INFORMATION PROVIDED START

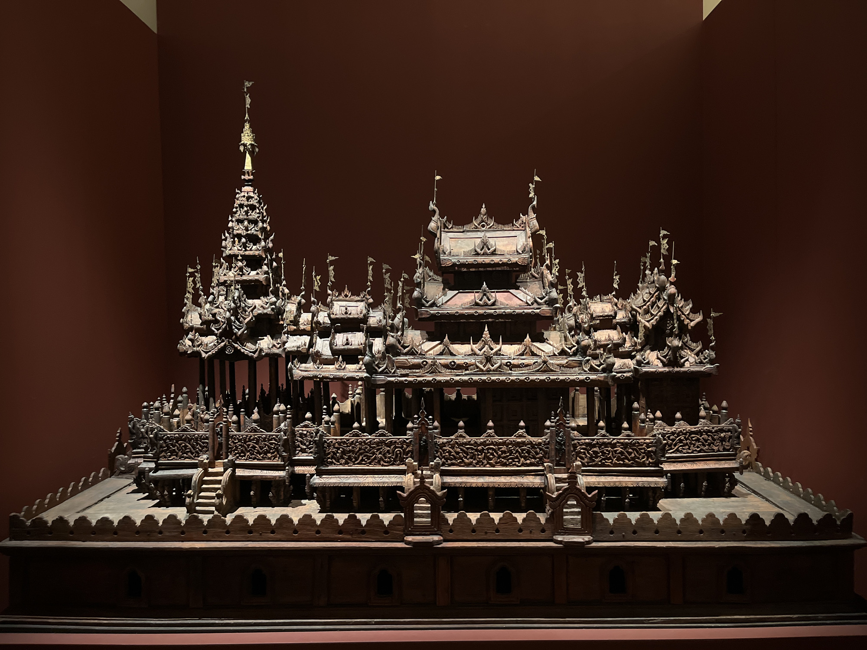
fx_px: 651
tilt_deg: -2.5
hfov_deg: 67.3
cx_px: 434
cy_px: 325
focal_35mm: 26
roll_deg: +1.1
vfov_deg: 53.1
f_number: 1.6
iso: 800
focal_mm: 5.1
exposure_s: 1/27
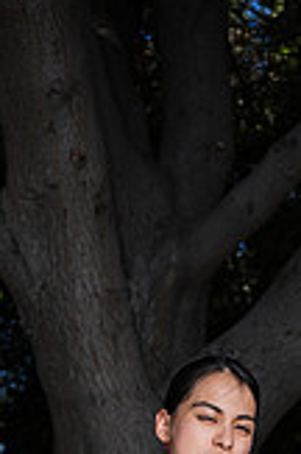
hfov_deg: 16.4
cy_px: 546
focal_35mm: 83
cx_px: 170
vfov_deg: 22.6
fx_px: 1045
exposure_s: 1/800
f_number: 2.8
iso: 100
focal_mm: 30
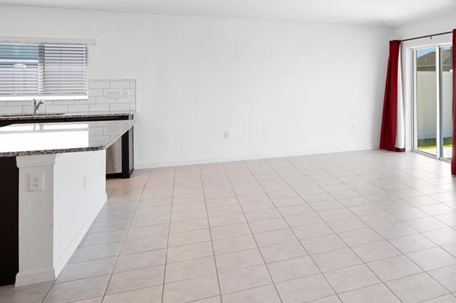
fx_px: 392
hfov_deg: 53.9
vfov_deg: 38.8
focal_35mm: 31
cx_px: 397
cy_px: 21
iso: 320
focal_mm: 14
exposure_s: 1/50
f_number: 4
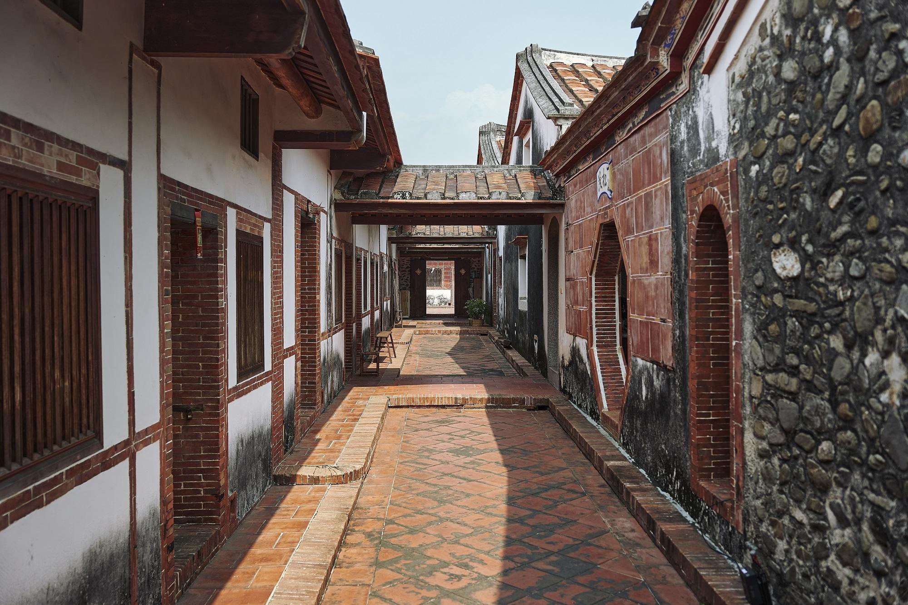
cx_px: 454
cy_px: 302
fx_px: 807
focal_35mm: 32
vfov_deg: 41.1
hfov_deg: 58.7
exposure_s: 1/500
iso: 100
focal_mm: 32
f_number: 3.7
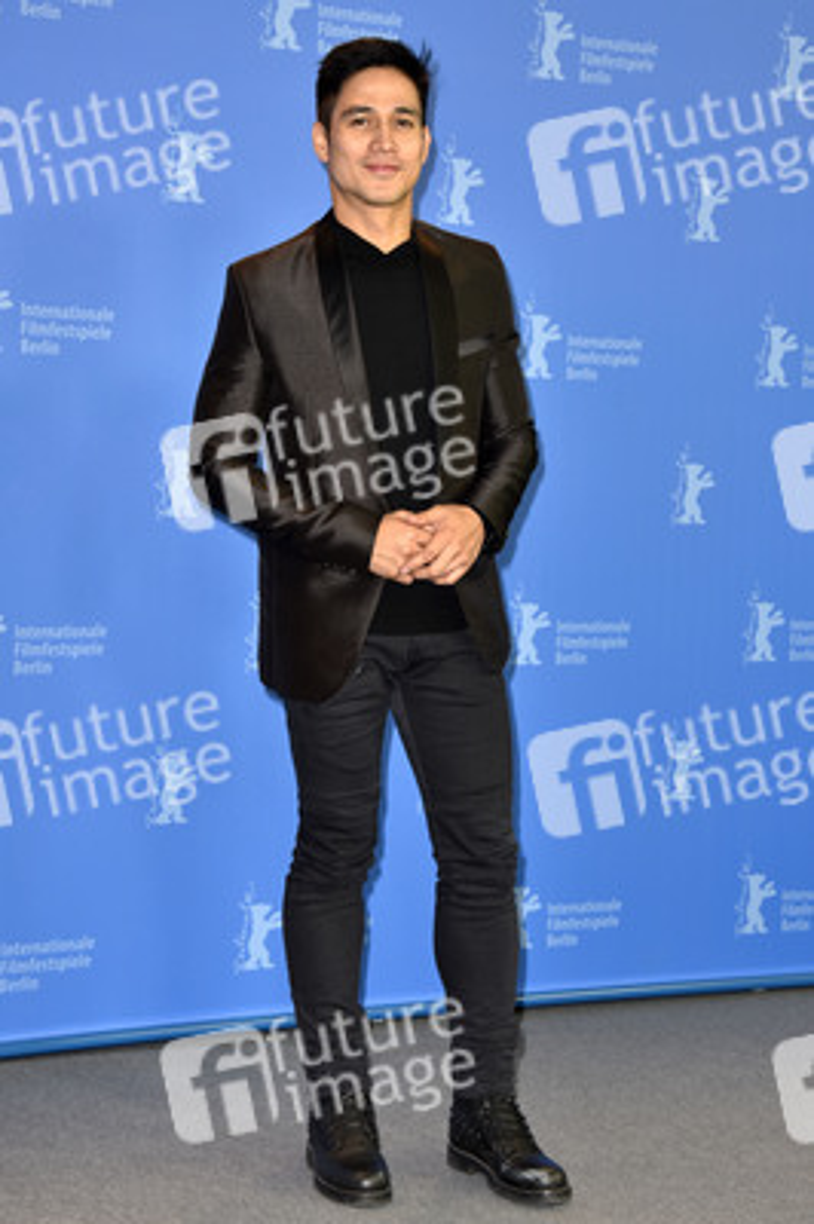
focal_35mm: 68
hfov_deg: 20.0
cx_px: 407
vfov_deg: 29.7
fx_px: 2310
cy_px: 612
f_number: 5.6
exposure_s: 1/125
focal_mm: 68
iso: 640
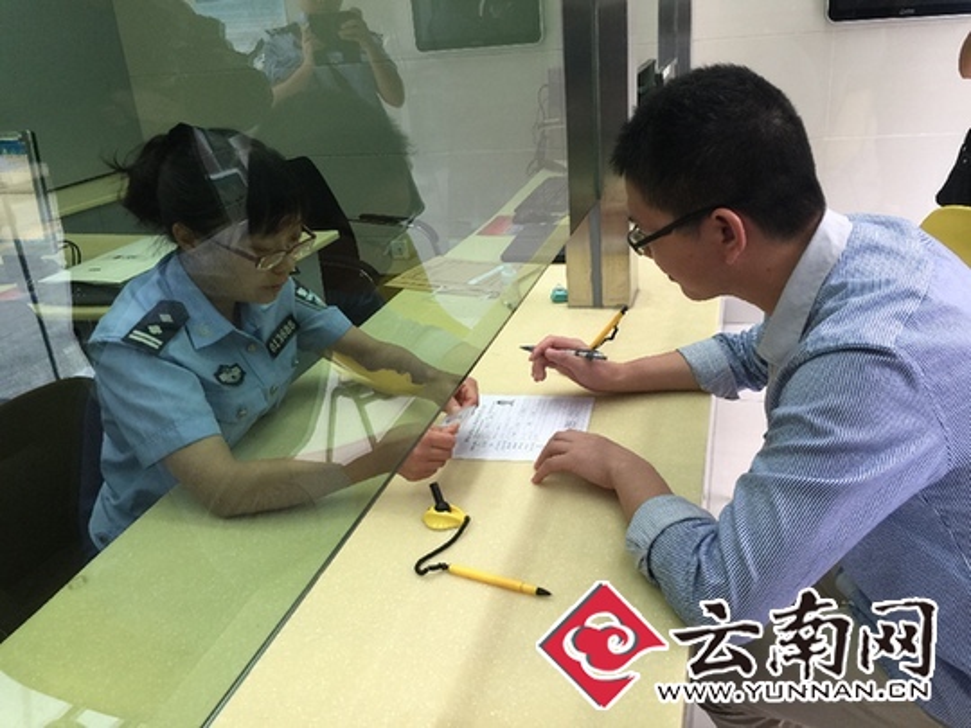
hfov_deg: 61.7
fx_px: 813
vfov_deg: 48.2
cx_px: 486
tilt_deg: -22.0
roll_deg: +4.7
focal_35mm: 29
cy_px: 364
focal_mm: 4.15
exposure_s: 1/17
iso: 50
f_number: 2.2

INFORMATION PROVIDED END

WORK INSTRUCTIONS: Starting from the line that contains "roll_deg: +4.7", transcribe each line to the end of the records above. Please add nothing.

ANSWER AREA:
roll_deg: +4.7
focal_35mm: 29
cy_px: 364
focal_mm: 4.15
exposure_s: 1/17
iso: 50
f_number: 2.2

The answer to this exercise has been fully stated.